▸ RECORDED DATA:
· · · · ·

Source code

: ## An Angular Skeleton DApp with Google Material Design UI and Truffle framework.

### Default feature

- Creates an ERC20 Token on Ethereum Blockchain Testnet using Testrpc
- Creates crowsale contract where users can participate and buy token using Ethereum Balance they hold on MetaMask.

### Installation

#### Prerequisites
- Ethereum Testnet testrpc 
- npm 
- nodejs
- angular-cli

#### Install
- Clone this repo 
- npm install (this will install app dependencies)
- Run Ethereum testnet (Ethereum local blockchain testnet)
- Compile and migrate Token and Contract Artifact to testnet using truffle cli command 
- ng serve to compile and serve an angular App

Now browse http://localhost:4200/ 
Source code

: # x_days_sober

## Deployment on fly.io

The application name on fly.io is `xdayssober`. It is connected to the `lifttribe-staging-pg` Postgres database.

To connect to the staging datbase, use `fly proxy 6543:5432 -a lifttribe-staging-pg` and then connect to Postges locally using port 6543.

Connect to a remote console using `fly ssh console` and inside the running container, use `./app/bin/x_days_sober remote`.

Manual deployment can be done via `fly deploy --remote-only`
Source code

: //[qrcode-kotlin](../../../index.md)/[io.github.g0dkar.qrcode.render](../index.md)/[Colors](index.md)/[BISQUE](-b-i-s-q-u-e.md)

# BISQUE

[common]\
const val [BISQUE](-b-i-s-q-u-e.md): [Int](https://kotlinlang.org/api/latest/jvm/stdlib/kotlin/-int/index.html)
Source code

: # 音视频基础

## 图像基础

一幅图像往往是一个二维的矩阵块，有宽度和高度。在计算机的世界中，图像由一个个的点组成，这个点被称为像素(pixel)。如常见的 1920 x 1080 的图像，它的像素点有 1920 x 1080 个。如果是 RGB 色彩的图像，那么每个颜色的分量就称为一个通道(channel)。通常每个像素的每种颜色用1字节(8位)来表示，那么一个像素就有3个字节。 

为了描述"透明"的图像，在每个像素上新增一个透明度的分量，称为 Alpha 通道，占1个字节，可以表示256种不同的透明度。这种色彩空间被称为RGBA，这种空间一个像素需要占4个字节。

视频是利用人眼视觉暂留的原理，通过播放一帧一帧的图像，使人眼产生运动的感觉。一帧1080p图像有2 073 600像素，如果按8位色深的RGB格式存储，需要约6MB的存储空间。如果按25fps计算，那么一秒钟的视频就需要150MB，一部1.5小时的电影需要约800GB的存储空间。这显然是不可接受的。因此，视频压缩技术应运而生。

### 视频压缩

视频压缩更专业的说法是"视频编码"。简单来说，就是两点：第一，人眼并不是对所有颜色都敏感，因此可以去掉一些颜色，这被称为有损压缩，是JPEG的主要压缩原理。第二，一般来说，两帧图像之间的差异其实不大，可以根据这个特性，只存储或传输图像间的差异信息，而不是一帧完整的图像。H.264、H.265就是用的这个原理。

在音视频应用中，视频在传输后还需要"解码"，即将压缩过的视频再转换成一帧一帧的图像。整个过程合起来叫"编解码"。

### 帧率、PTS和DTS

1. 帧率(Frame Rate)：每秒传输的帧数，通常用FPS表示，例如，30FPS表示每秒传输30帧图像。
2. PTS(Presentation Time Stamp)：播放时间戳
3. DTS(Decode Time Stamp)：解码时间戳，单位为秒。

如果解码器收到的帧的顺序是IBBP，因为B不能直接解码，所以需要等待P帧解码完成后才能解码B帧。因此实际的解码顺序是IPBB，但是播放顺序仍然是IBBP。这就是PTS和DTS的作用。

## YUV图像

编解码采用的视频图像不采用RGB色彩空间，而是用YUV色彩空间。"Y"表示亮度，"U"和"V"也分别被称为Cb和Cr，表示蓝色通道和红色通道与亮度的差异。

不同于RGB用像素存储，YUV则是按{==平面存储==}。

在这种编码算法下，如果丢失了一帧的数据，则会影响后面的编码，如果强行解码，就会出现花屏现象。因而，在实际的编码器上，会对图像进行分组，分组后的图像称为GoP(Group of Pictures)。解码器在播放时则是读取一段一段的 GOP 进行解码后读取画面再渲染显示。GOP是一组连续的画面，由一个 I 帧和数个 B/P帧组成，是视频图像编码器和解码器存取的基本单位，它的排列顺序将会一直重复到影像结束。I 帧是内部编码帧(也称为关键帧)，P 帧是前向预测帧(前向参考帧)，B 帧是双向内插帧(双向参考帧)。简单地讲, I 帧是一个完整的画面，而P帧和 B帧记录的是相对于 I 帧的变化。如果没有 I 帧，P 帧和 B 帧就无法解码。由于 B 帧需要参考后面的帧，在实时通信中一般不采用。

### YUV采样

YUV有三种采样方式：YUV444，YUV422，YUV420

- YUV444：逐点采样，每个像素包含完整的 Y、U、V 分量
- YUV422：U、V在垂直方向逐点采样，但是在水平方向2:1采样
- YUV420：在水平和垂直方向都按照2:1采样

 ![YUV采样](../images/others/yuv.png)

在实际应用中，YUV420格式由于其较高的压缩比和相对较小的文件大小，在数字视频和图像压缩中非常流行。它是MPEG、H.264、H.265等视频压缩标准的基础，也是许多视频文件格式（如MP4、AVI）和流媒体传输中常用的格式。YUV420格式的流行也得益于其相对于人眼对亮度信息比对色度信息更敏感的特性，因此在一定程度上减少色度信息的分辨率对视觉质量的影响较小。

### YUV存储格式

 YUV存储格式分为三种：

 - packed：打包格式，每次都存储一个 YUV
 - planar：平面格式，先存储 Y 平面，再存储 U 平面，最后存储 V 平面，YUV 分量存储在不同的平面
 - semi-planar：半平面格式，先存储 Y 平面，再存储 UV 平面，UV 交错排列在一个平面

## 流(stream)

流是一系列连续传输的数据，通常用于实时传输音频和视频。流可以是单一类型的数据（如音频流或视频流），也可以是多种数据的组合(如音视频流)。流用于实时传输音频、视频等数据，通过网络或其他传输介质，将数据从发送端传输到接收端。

· · · · ·

▸ DIRECTIVE: Reproduce every listing above character for character, keeping all line breaks and symbols unchanged.

▸ ANSWER TO THE PROBLEM:
Source code

: ## An Angular Skeleton DApp with Google Material Design UI and Truffle framework.

### Default feature

- Creates an ERC20 Token on Ethereum Blockchain Testnet using Testrpc
- Creates crowsale contract where users can participate and buy token using Ethereum Balance they hold on MetaMask.

### Installation

#### Prerequisites
- Ethereum Testnet testrpc 
- npm 
- nodejs
- angular-cli

#### Install
- Clone this repo 
- npm install (this will install app dependencies)
- Run Ethereum testnet (Ethereum local blockchain testnet)
- Compile and migrate Token and Contract Artifact to testnet using truffle cli command 
- ng serve to compile and serve an angular App

Now browse http://localhost:4200/ 
Source code

: # x_days_sober

## Deployment on fly.io

The application name on fly.io is `xdayssober`. It is connected to the `lifttribe-staging-pg` Postgres database.

To connect to the staging datbase, use `fly proxy 6543:5432 -a lifttribe-staging-pg` and then connect to Postges locally using port 6543.

Connect to a remote console using `fly ssh console` and inside the running container, use `./app/bin/x_days_sober remote`.

Manual deployment can be done via `fly deploy --remote-only`
Source code

: //[qrcode-kotlin](../../../index.md)/[io.github.g0dkar.qrcode.render](../index.md)/[Colors](index.md)/[BISQUE](-b-i-s-q-u-e.md)

# BISQUE

[common]\
const val [BISQUE](-b-i-s-q-u-e.md): [Int](https://kotlinlang.org/api/latest/jvm/stdlib/kotlin/-int/index.html)
Source code

: # 音视频基础

## 图像基础

一幅图像往往是一个二维的矩阵块，有宽度和高度。在计算机的世界中，图像由一个个的点组成，这个点被称为像素(pixel)。如常见的 1920 x 1080 的图像，它的像素点有 1920 x 1080 个。如果是 RGB 色彩的图像，那么每个颜色的分量就称为一个通道(channel)。通常每个像素的每种颜色用1字节(8位)来表示，那么一个像素就有3个字节。 

为了描述"透明"的图像，在每个像素上新增一个透明度的分量，称为 Alpha 通道，占1个字节，可以表示256种不同的透明度。这种色彩空间被称为RGBA，这种空间一个像素需要占4个字节。

视频是利用人眼视觉暂留的原理，通过播放一帧一帧的图像，使人眼产生运动的感觉。一帧1080p图像有2 073 600像素，如果按8位色深的RGB格式存储，需要约6MB的存储空间。如果按25fps计算，那么一秒钟的视频就需要150MB，一部1.5小时的电影需要约800GB的存储空间。这显然是不可接受的。因此，视频压缩技术应运而生。

### 视频压缩

视频压缩更专业的说法是"视频编码"。简单来说，就是两点：第一，人眼并不是对所有颜色都敏感，因此可以去掉一些颜色，这被称为有损压缩，是JPEG的主要压缩原理。第二，一般来说，两帧图像之间的差异其实不大，可以根据这个特性，只存储或传输图像间的差异信息，而不是一帧完整的图像。H.264、H.265就是用的这个原理。

在音视频应用中，视频在传输后还需要"解码"，即将压缩过的视频再转换成一帧一帧的图像。整个过程合起来叫"编解码"。

### 帧率、PTS和DTS

1. 帧率(Frame Rate)：每秒传输的帧数，通常用FPS表示，例如，30FPS表示每秒传输30帧图像。
2. PTS(Presentation Time Stamp)：播放时间戳
3. DTS(Decode Time Stamp)：解码时间戳，单位为秒。

如果解码器收到的帧的顺序是IBBP，因为B不能直接解码，所以需要等待P帧解码完成后才能解码B帧。因此实际的解码顺序是IPBB，但是播放顺序仍然是IBBP。这就是PTS和DTS的作用。

## YUV图像

编解码采用的视频图像不采用RGB色彩空间，而是用YUV色彩空间。"Y"表示亮度，"U"和"V"也分别被称为Cb和Cr，表示蓝色通道和红色通道与亮度的差异。

不同于RGB用像素存储，YUV则是按{==平面存储==}。

在这种编码算法下，如果丢失了一帧的数据，则会影响后面的编码，如果强行解码，就会出现花屏现象。因而，在实际的编码器上，会对图像进行分组，分组后的图像称为GoP(Group of Pictures)。解码器在播放时则是读取一段一段的 GOP 进行解码后读取画面再渲染显示。GOP是一组连续的画面，由一个 I 帧和数个 B/P帧组成，是视频图像编码器和解码器存取的基本单位，它的排列顺序将会一直重复到影像结束。I 帧是内部编码帧(也称为关键帧)，P 帧是前向预测帧(前向参考帧)，B 帧是双向内插帧(双向参考帧)。简单地讲, I 帧是一个完整的画面，而P帧和 B帧记录的是相对于 I 帧的变化。如果没有 I 帧，P 帧和 B 帧就无法解码。由于 B 帧需要参考后面的帧，在实时通信中一般不采用。

### YUV采样

YUV有三种采样方式：YUV444，YUV422，YUV420

- YUV444：逐点采样，每个像素包含完整的 Y、U、V 分量
- YUV422：U、V在垂直方向逐点采样，但是在水平方向2:1采样
- YUV420：在水平和垂直方向都按照2:1采样

 ![YUV采样](../images/others/yuv.png)

在实际应用中，YUV420格式由于其较高的压缩比和相对较小的文件大小，在数字视频和图像压缩中非常流行。它是MPEG、H.264、H.265等视频压缩标准的基础，也是许多视频文件格式（如MP4、AVI）和流媒体传输中常用的格式。YUV420格式的流行也得益于其相对于人眼对亮度信息比对色度信息更敏感的特性，因此在一定程度上减少色度信息的分辨率对视觉质量的影响较小。

### YUV存储格式

 YUV存储格式分为三种：

 - packed：打包格式，每次都存储一个 YUV
 - planar：平面格式，先存储 Y 平面，再存储 U 平面，最后存储 V 平面，YUV 分量存储在不同的平面
 - semi-planar：半平面格式，先存储 Y 平面，再存储 UV 平面，UV 交错排列在一个平面

## 流(stream)

流是一系列连续传输的数据，通常用于实时传输音频和视频。流可以是单一类型的数据（如音频流或视频流），也可以是多种数据的组合(如音视频流)。流用于实时传输音频、视频等数据，通过网络或其他传输介质，将数据从发送端传输到接收端。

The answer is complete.